▶ Written exercise
Convert the listing below into a two-column CSV with the headers field and value, one row for each entry, covering both pressed sheets. Put each field's text in one quoted field, turn any line breaks into spaces, and leave the pictures out.

▶ Data provided
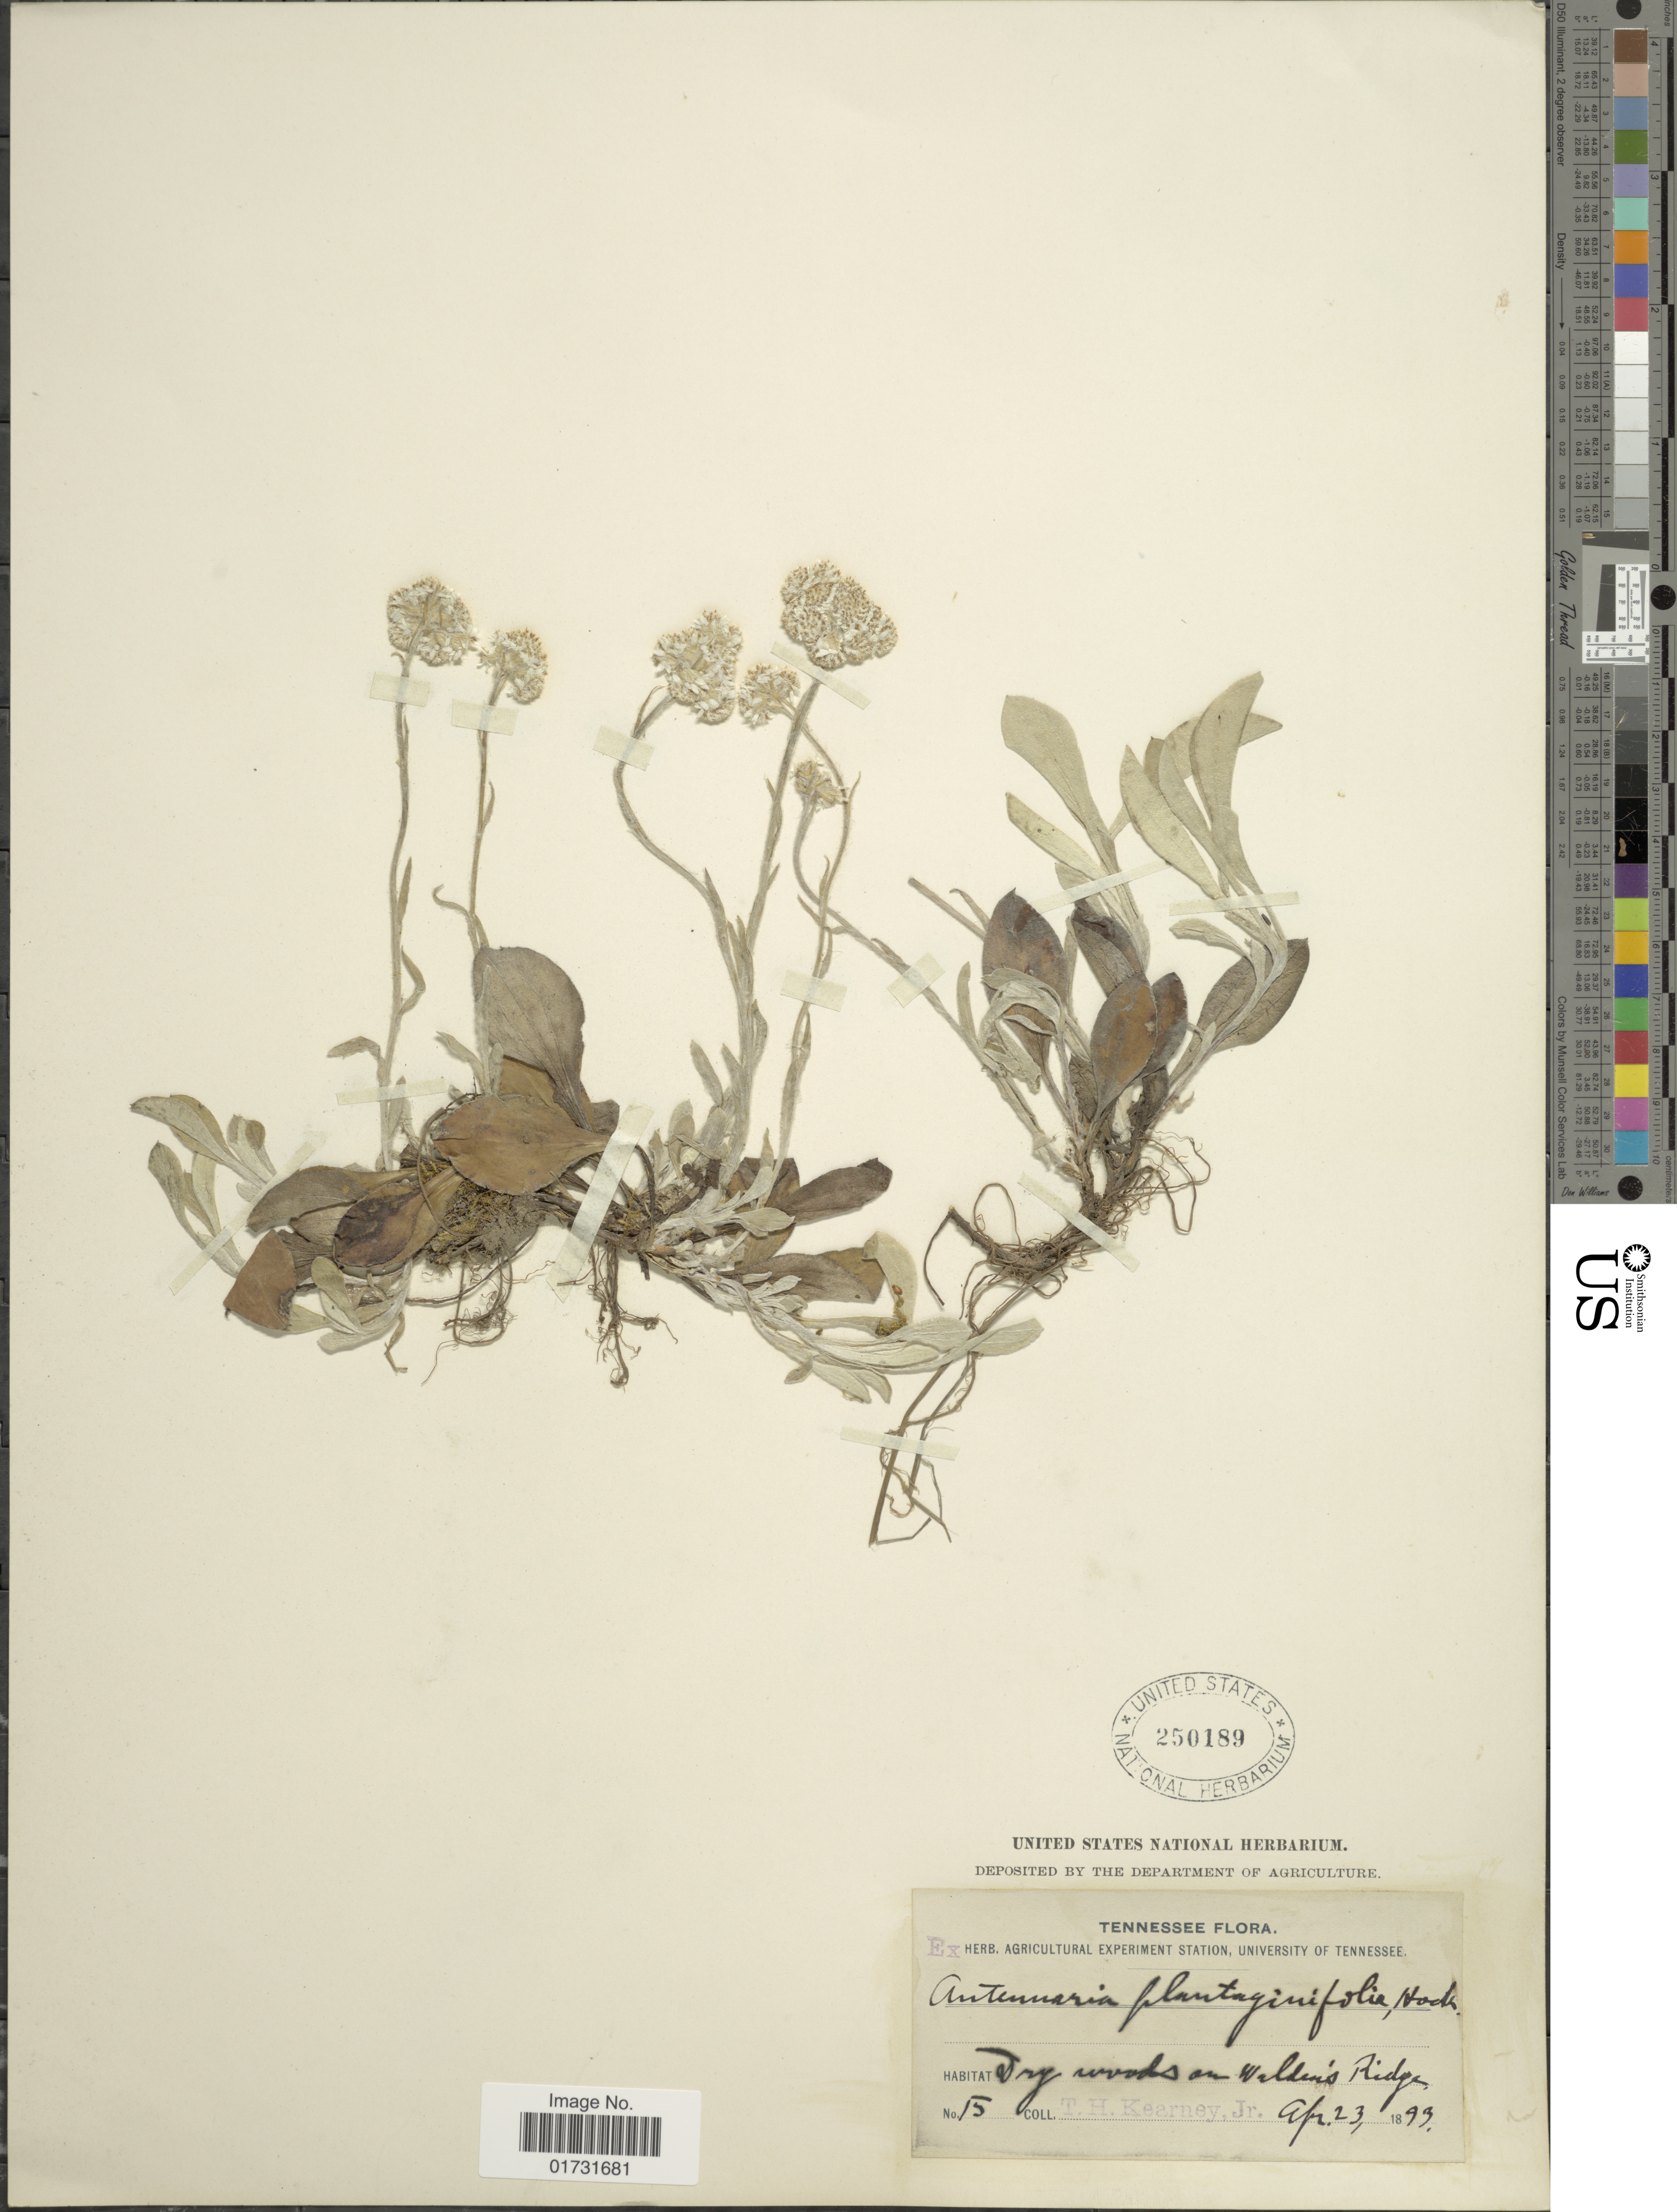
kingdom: Plantae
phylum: Tracheophyta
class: Magnoliopsida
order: Asterales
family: Asteraceae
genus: Antennaria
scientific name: Antennaria nemoralis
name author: Greene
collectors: T. H. Kearney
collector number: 15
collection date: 1893-04-23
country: United States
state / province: Tennessee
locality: Walden's Ridge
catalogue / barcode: US 250189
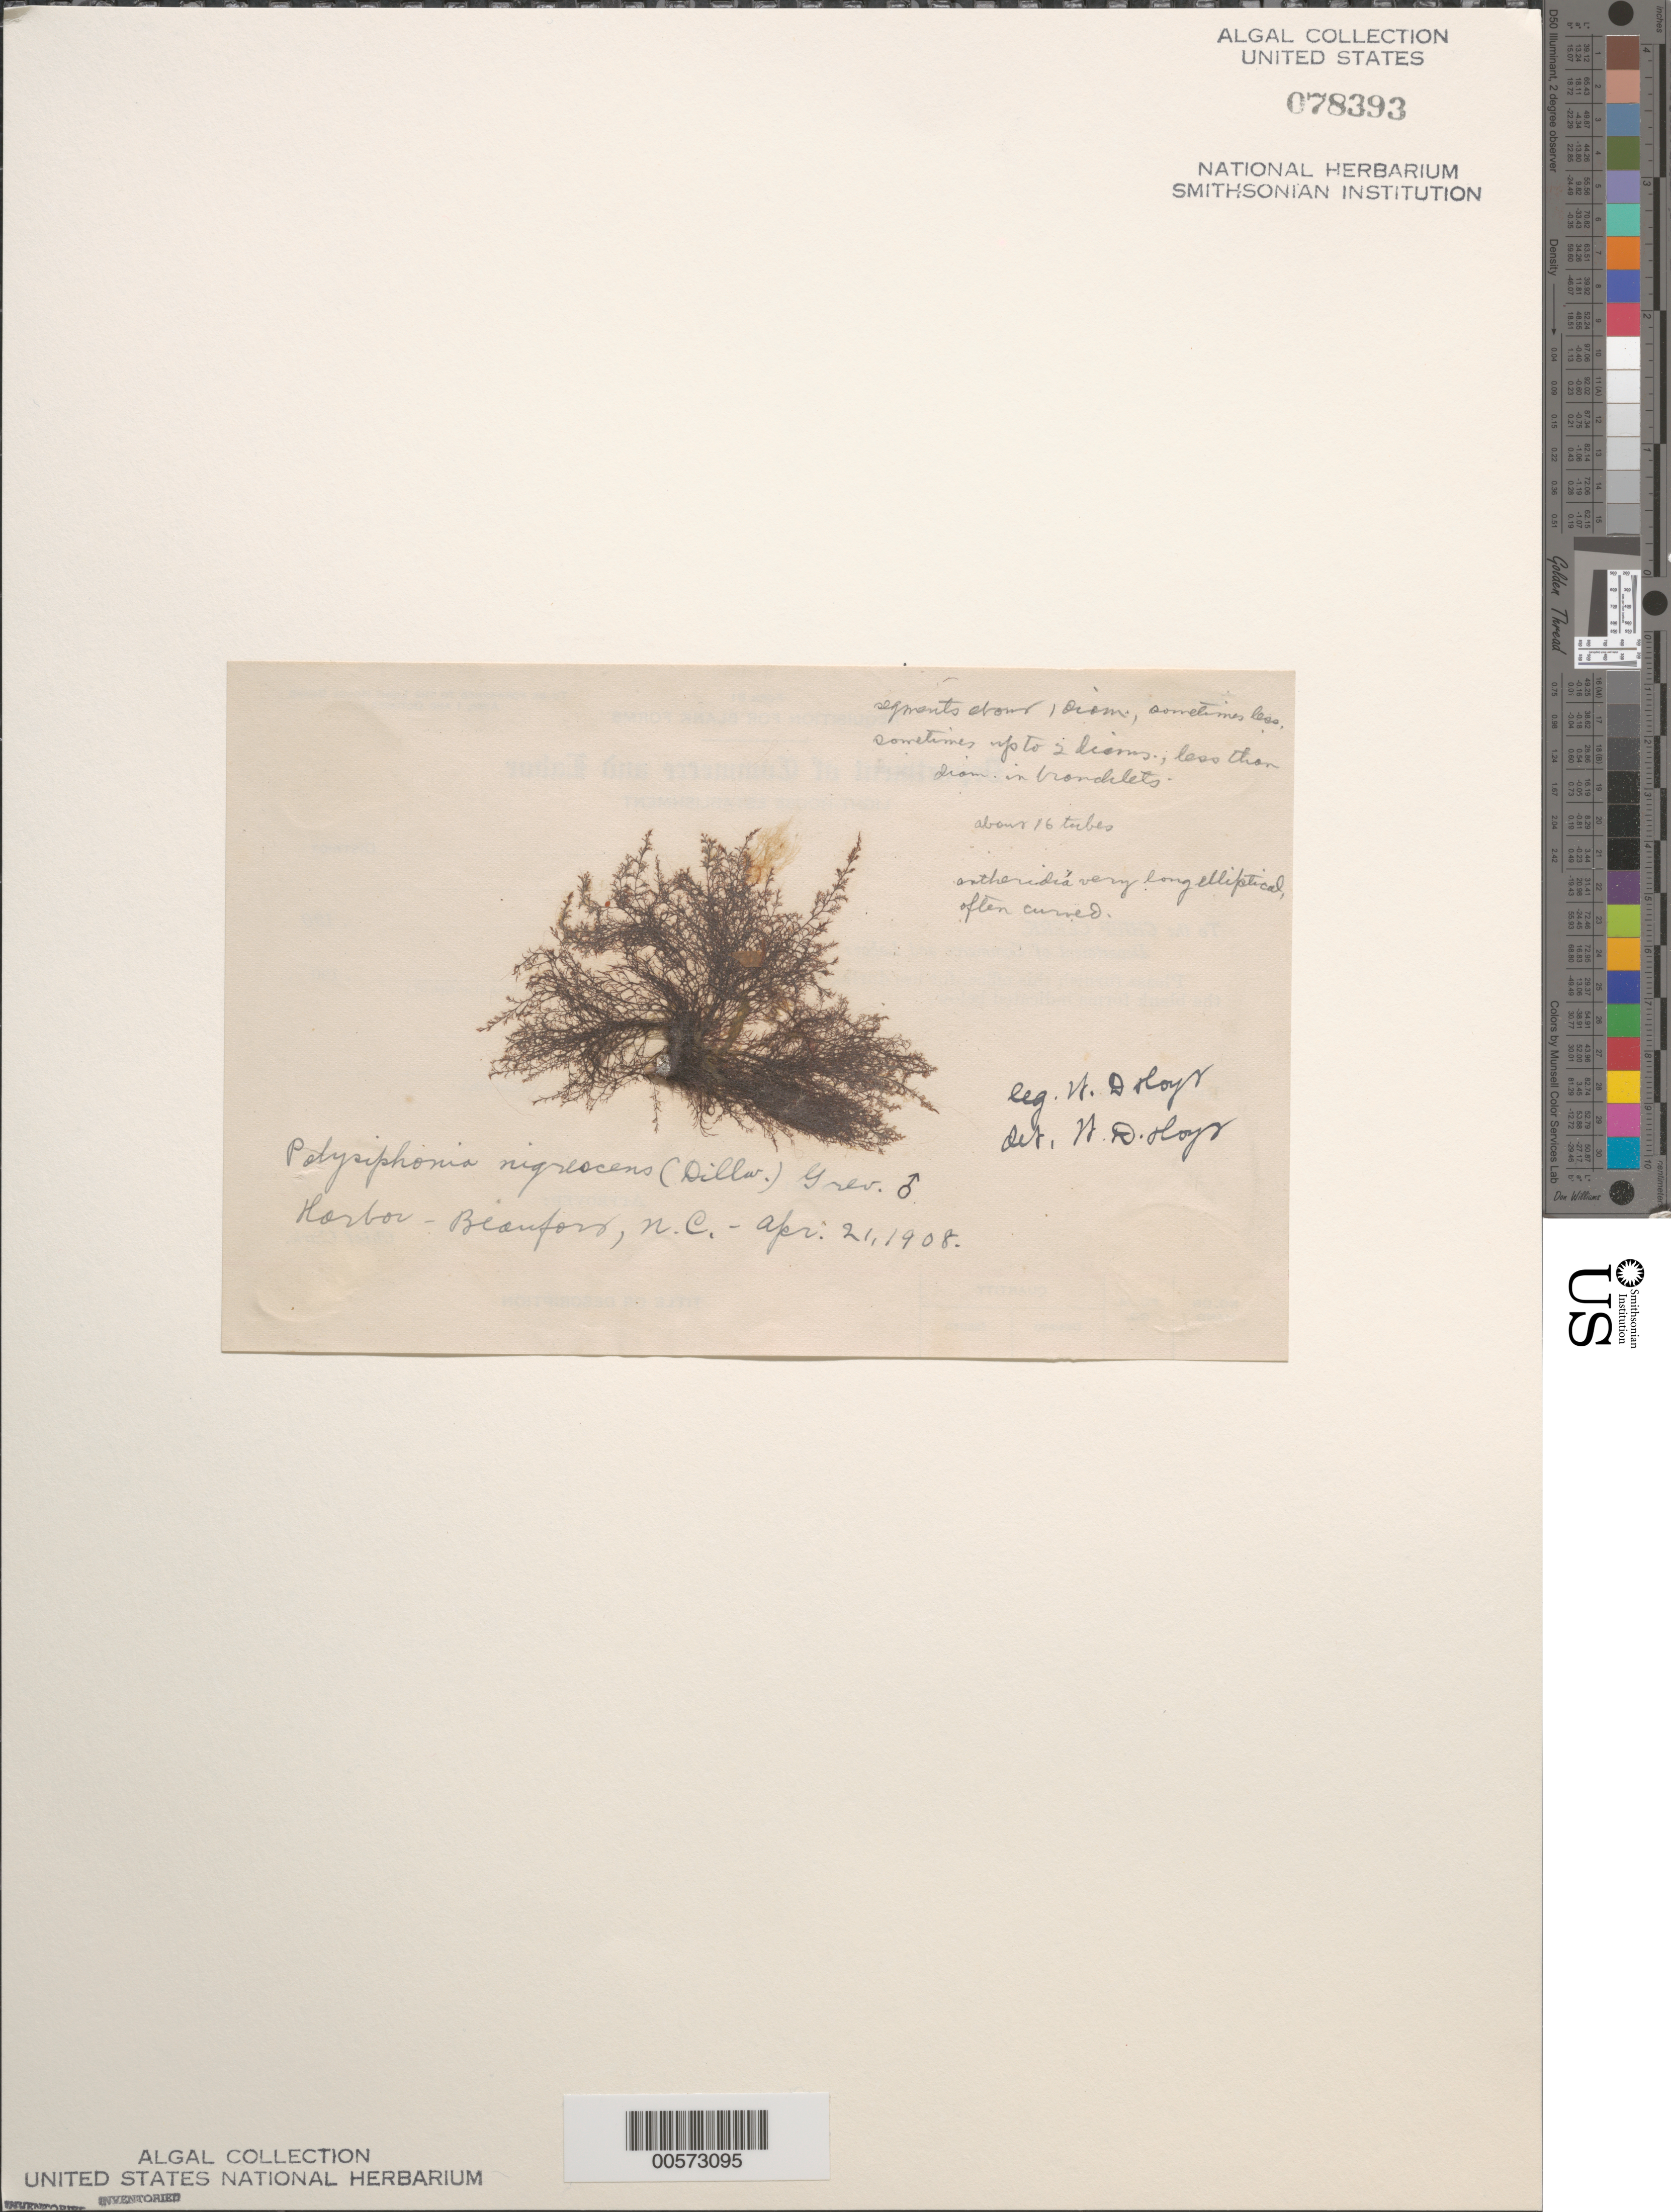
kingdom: Plantae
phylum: Rhodophyta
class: Florideophyceae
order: Ceramiales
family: Rhodomelaceae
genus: Vertebrata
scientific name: Vertebrata fucoides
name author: (Hudson) Kuntze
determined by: Algae name updating Project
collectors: W. D. Hoyt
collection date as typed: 21 Apr 1908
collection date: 1908-04-21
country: United States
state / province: North Carolina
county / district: Carteret County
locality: Beaufort Harbor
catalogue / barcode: US 78393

▶ Output of the task
field,value
"kingdom:","Plantae"
"phylum:","Tracheophyta"
"class:","Magnoliopsida"
"order:","Asterales"
"family:","Asteraceae"
"genus:","Antennaria"
"scientific name:","Antennaria nemoralis"
"name author:","Greene"
"collectors:","T. H. Kearney"
"collector number:","15"
"collection date:","1893-04-23"
"country:","United States"
"state / province:","Tennessee"
"locality:","Walden's Ridge"
"catalogue / barcode:","US 250189"
"kingdom:","Plantae"
"phylum:","Rhodophyta"
"class:","Florideophyceae"
"order:","Ceramiales"
"family:","Rhodomelaceae"
"genus:","Vertebrata"
"scientific name:","Vertebrata fucoides"
"name author:","(Hudson) Kuntze"
"determined by:","Algae name updating Project"
"collectors:","W. D. Hoyt"
"collection date as typed:","21 Apr 1908"
"collection date:","1908-04-21"
"country:","United States"
"state / province:","North Carolina"
"county / district:","Carteret County"
"locality:","Beaufort Harbor"
"catalogue / barcode:","US 78393"